:: Textauszug ::
──────

Freelancer-Markt

IT-Freiberufler – diese Fakten sollten Sie kennen

08.04.2020
Von 
Hans Königes war bis Dezember 2023 Ressortleiter Jobs & Karriere und damit zuständig für alle Themen rund um Arbeitsmarkt, Jobs, Berufe, Gehälter, Personalmanagement, Recruiting sowie Social Media im Berufsleben.
Der IT-Freiberufler ist im Schnitt 45, arbeitet 14 Jahre selbstständig und verdient 75 Euro die Stunde. Mehr Marktanalyse von freelance.de lesen Sie hier.

Die Mitarbeiter der Münchner Online-Plattform für Selbständige Freelance.de haben die Profile ihrer über 151.000 freiberuflichen Kandidaten genauer analysiert. Das Ergebnis ist ein recht transparentes Bild - vor allem unter demografischen Aspekten. Die Bandbreite der in der Freelance.de-Datenbank erfassten Freiberufler reicht von Ingenieuren über Dolmetscher und Kommunikationstrainer bis hin zu Management-Beratern. Der Schwerpunkt liegt aber eindeutig auf den IT-Experten, die rund 60 Prozent ausmachen.

──────

Gespeicherte Dateneinträge:
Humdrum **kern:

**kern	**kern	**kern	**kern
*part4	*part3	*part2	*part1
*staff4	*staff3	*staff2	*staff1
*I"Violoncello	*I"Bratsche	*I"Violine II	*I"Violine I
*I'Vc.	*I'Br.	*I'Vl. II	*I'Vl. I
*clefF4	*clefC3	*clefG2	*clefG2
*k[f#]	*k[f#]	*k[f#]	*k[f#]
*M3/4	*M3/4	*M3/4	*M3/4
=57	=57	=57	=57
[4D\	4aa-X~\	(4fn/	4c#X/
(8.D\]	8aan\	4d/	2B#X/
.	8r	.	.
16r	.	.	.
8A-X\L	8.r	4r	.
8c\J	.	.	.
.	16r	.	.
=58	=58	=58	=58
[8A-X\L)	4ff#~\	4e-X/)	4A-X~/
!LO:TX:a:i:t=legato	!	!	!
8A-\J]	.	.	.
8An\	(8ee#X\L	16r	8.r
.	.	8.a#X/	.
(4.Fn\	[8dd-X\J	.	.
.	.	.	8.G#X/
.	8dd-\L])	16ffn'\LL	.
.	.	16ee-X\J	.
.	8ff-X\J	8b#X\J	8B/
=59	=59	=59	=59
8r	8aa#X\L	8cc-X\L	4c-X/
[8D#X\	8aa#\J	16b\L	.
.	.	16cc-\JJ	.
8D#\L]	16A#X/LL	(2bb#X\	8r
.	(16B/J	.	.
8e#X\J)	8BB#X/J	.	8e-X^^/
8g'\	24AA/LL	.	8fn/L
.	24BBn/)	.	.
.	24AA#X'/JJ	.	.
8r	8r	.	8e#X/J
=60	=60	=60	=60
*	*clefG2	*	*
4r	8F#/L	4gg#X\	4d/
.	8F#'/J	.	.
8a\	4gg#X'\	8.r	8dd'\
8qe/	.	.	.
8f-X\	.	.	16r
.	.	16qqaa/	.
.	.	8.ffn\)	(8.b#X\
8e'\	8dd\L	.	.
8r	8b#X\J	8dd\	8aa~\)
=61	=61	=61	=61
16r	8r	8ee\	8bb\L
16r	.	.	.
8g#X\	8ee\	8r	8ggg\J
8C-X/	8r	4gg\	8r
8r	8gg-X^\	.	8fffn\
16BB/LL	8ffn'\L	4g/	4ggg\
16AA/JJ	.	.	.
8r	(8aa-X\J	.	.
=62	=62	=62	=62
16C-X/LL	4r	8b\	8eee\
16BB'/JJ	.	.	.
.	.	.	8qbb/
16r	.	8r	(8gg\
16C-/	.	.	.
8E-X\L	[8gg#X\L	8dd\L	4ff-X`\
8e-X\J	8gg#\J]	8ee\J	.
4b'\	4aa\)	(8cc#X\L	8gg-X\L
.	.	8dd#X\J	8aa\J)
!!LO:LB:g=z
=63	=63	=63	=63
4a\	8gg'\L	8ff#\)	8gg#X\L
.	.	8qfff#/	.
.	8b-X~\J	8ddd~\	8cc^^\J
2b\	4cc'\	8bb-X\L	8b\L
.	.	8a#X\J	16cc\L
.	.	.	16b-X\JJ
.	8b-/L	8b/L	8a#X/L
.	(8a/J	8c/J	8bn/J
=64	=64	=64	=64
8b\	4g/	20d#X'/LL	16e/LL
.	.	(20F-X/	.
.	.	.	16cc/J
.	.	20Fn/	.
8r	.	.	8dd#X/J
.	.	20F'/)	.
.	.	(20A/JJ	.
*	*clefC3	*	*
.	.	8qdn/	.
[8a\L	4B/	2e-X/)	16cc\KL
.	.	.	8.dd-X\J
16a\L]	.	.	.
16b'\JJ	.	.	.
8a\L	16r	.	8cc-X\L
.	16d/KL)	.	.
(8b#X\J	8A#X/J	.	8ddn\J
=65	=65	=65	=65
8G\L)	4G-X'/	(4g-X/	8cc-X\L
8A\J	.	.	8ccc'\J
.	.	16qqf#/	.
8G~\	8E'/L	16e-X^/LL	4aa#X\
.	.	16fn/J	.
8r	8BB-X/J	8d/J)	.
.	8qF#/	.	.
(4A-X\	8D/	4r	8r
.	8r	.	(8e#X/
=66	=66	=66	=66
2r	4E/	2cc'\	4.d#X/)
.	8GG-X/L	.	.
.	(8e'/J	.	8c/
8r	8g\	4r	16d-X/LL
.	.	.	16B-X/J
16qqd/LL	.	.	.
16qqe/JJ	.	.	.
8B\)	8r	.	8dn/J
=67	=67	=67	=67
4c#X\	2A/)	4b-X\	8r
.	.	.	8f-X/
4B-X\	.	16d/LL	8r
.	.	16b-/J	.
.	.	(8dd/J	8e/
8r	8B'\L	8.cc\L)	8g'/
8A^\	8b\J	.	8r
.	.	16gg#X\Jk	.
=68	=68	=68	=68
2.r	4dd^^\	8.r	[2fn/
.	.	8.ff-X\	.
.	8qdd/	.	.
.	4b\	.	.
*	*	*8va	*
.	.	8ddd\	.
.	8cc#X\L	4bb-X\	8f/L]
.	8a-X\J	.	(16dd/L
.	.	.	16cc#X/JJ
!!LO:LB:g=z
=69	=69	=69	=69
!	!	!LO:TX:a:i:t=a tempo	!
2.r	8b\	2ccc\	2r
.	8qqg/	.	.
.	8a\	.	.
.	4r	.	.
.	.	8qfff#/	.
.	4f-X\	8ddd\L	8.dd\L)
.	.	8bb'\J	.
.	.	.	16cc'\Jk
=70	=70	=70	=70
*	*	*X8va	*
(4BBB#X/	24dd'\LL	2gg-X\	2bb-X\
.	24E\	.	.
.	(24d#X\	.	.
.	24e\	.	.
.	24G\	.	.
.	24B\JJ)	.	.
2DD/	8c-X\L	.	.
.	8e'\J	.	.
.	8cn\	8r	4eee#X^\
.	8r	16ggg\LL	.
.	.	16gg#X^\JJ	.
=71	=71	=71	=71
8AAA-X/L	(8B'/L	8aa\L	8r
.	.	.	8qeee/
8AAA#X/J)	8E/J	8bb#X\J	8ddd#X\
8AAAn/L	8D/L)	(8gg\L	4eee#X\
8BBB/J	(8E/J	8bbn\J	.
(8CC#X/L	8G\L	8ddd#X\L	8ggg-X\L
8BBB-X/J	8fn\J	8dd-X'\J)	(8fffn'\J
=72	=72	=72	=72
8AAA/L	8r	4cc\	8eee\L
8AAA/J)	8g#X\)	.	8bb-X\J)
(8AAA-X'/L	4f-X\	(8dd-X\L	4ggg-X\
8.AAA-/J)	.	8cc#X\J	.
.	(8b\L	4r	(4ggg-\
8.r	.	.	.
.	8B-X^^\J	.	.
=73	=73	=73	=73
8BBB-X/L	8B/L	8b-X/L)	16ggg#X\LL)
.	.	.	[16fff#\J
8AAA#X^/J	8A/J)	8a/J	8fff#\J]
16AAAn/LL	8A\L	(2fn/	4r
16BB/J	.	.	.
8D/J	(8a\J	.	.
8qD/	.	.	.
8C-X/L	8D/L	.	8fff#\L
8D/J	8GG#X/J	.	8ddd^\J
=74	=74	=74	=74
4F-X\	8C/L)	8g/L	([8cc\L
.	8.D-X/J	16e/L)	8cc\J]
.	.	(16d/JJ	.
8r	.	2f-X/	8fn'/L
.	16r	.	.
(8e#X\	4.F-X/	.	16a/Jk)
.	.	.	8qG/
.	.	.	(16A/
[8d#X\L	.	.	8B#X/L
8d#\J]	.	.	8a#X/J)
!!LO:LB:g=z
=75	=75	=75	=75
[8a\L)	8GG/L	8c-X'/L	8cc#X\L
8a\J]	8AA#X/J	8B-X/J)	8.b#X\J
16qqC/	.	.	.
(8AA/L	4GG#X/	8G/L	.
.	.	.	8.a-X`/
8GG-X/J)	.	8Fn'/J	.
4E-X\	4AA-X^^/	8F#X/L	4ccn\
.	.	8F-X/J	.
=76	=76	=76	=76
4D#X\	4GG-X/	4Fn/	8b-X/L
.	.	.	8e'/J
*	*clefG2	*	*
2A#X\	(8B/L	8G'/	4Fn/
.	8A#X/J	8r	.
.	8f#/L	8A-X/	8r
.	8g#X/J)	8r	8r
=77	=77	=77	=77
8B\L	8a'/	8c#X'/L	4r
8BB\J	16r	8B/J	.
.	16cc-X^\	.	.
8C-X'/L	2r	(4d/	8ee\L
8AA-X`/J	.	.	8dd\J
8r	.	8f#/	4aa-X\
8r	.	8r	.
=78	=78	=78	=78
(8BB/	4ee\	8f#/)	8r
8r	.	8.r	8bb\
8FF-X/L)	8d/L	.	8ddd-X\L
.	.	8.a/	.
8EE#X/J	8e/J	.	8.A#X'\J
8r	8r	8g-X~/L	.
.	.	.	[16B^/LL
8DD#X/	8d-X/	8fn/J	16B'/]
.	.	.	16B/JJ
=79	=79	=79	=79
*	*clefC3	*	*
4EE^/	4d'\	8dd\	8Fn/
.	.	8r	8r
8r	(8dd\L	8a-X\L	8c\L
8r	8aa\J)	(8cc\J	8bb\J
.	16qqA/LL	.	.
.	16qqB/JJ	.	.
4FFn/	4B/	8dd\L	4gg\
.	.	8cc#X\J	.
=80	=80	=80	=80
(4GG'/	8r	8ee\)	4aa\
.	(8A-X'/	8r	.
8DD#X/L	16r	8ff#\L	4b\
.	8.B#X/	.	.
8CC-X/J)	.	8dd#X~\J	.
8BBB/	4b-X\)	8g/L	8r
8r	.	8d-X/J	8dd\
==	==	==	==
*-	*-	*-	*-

──────

:: Zielsetzung ::
Geben Sie aus dem Textauszug über IT-Freiberufler den Abschnitt von „IT-Freiberufler – diese“ bis einschließlich „lesen Sie hier.“ wortgetreu wieder.

:: Bearbeitete Aufgabe ::
IT-Freiberufler – diese Fakten sollten Sie kennen

08.04.2020
Von 
Hans Königes war bis Dezember 2023 Ressortleiter Jobs & Karriere und damit zuständig für alle Themen rund um Arbeitsmarkt, Jobs, Berufe, Gehälter, Personalmanagement, Recruiting sowie Social Media im Berufsleben.
Der IT-Freiberufler ist im Schnitt 45, arbeitet 14 Jahre selbstständig und verdient 75 Euro die Stunde. Mehr Marktanalyse von freelance.de lesen Sie hier.